Wahrscheinlich hatte die mächtige spätrömische Kastellmauer mit ihren Türmen und Toren den Epochenwechsel weitgehend intakt überstanden. Auch werden noch einige römische Steingebäude gestanden haben. Dies mag ein Grund dafür gewesen sein, dass sich die neuen Herrscher, die fränkischen Könige, in dem mächtigen spätrömischen Kornspeicher (lateinisch: horreum) zwischen Schaar- und Kirchstraße eine Residenz einrichteten. Die Könige des Mittelalters reisten von Ort zu Ort durch ihr Reich und machten unterwegs an verschiedenen Orten Station. Eine dieser Residenzen war die Andernacher „Villa regia“ (wobei dieser Begriff auch den Gesamtbesitz des Königs in Andernach beschreiben könnte und nicht nur ein Bauwerk). Wir wissen von zahlreichen illustren Persönlichkeiten, die hier im 5. und 6. Jahrhundert zugegen waren: so zum Beispiel die Merowinger-Könige Childebert II. (588 und 594) und Chlothar II. (613), wahrscheinlich auch Brunichild (die vielleicht als Vorbild für die Brunhilde des Nibelungenliedes diente), und später dann Kaiserin Theophanu (987), die in Andernach einen Hoftag abhielt.

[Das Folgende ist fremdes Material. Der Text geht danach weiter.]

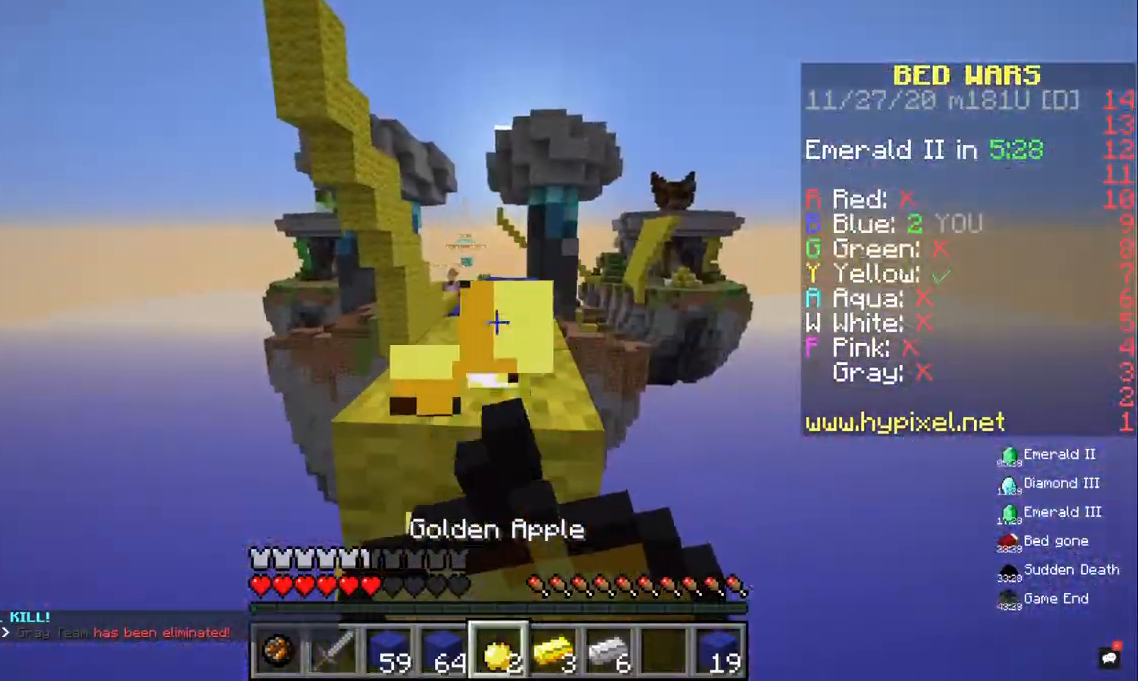
{"keys": [], "mouse": ["right"], "events": []}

In Andernach wurde damals Weltgeschichte geschrieben. Die hier ab dem 6. Jahrhundert geprägten Münzen wurden weithin gehandelt. Gleiches gilt für Mühlsteine aus Eifler Basaltlava und für Keramik aus dem nahen Mayen, die über den Andernacher Hafen über weite Strecken verschifft wurden.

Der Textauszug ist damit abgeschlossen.